Weak Jobs Report Shows the Cost of Trade Wars

COMMENTARY Jobs and Labor

Weak Jobs Report Shows the Cost of Trade Wars

Jun 7th, 2019 3 min read
COMMENTARY BY
Tim Doescher

Associate Director, Coalition Relations

Tim is the Associate Director of Coalition Relations.
Tariffs and tariff threats have created uncertainty about the economic environment. Feodora Chiosea/Getty Images

The Bureau of Labor Statistics released a lackluster jobs report on Friday, falling short of most expert predictions, and continuing to make the case that bad economic policy, like tariffs, will not serve U.S. interests in the long term.  

The report showed a gain of 76,000 jobs, falling well below the 180,000 predicted by experts. In addition, March job gains were revised down from 189,000 to 153,000 and the April numbers lowered from 224,000 to 263,000, for a total shortfall of 75,000 in previously estimated new jobs over the past two months.

Wages for all employees increased by 6 cents to $27.83. Over the course of the year, average hourly earnings have increased by 3.1%. That’s great news even though it falls slightly short of the predicted 3.2%. 

The historically low unemployment rate of 3.6% remains unchanged. In addition, the U-6 unemployment rate, which measures part-time workers who’d prefer a full-time position and people who want a job but aren’t actively looking, fell from 7.6% to 7.3%.

The number of people in the labor force edged up slightly, but not enough to change the labor force participation rate of 62.8%. 

Among the major worker groups, the unemployment rates for adult men (3.3%), adult women (3.2%), teenagers (12.7%), whites (3.3%), and Asians (2.5%) showed little or no change in May. African American unemployment fell half of a percentage point from 6.7% to 6.2%, and the record-low Hispanic unemployment rate stayed the same at 4.2%.

Here is where a majority of the new job gains and losses came from:

  • Professional and business services (+33,000 jobs)
  • Health care (+16,000 jobs)
  • Wholesale trade (+7,000 jobs)
  • Construction (+4,000 jobs)
  • Manufacturing (+3,000 jobs)
  • Retail Trade (-7,600 jobs)

Adding manufacturing jobs has been a big focus of the Trump administration, and while 2019 has been slower than 2018, manufacturing jobs are at the highest level since 2008.   

However, just last month, according to a recent study by the Institute for Supply Management, factory activity fell to the lowest level since 2016. This is bad news if we want to continue manufacturing gains.  

So the obvious question is: Why the poor performance?

Many would say this report suggests that manufacturers are nervous about trade tensions created by tariffs and the threat of additional tariffs. And they have a very compelling point.

Put simply, tariffs are not a good idea. Why? Because a tariff is a tax, and tax hikes do nothing but take money out of the pockets of business owners and hard-working Americans that could otherwise be used to grow the economy.   

The response to this is predictable and sounds something like this: “We have to impose tariffs or else China won’t stop cheating.” Or a more recent rationale: “Mexico won’t help us with immigration unless we slap them with tariffs.”
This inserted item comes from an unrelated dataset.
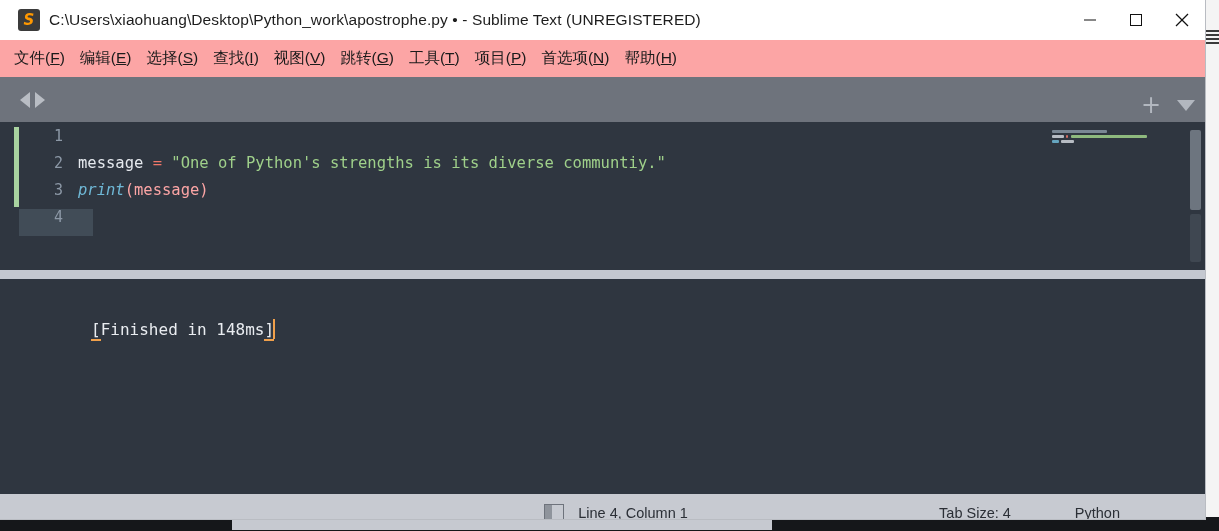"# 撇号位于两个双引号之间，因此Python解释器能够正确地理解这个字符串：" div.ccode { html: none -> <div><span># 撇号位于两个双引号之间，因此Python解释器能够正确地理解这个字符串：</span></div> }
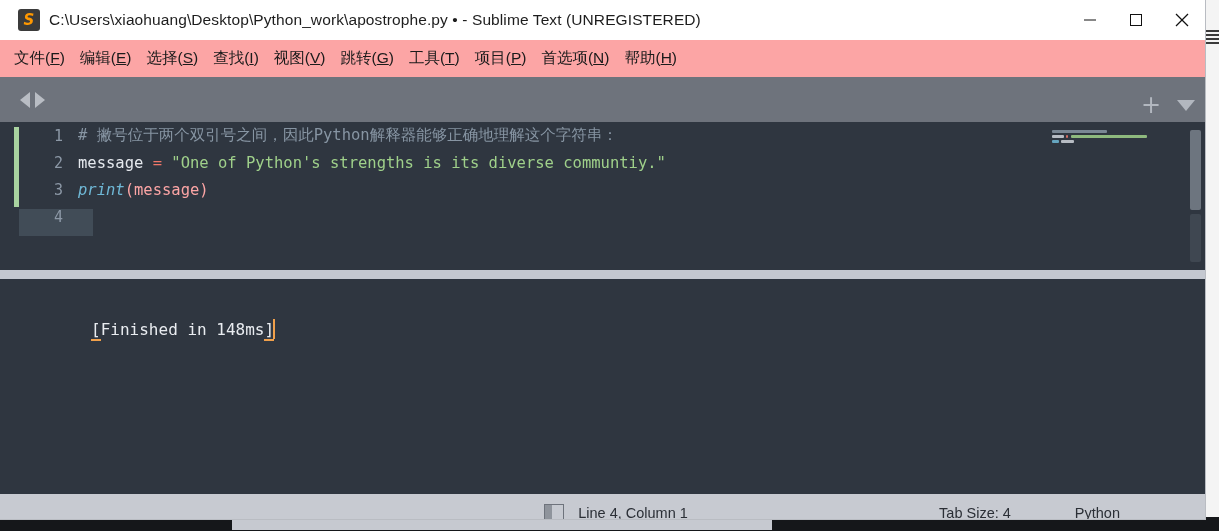"Tab Size: 4" .sb-right .sb-text { margin-right: 64px -> none }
Whatever the justification, it still doesn’t change the fact that tariffs—especially tariffs that are uncertain in duration—will only weaken this otherwise strong economy. Business owners want stability and predictability, and a trade war is far from predictable.

When President Donald Trump was elected in 2016, he adopted a new posture: America is open for business, and we will do everything we can to make sure business can thrive. That wasn’t just a posture. It was followed by swift action. 

To the president’s credit, he has shrunk the regulatory burden for businesses and individuals by eliminating the harmful Clean Power Plan and leaving the devastating Paris climate accord, as well as passing historic tax reform—just to name a few highlights. 

These actions have produced incredible boons, leading to 3.1% economic growth in 2018—something many economists said was impossible—with low-income Americans benefiting the most from higher wages.

The president’s desired goal with tariffs shouldn’t have to impede the American economy from being the envy of the world, which it currently is. Getting tough with China doesn’t have to come at the expense of the gains we’ve recently seen in jobs numbers, higher wages, and more. We can have both of these without the damage and uncertainty of tariffs.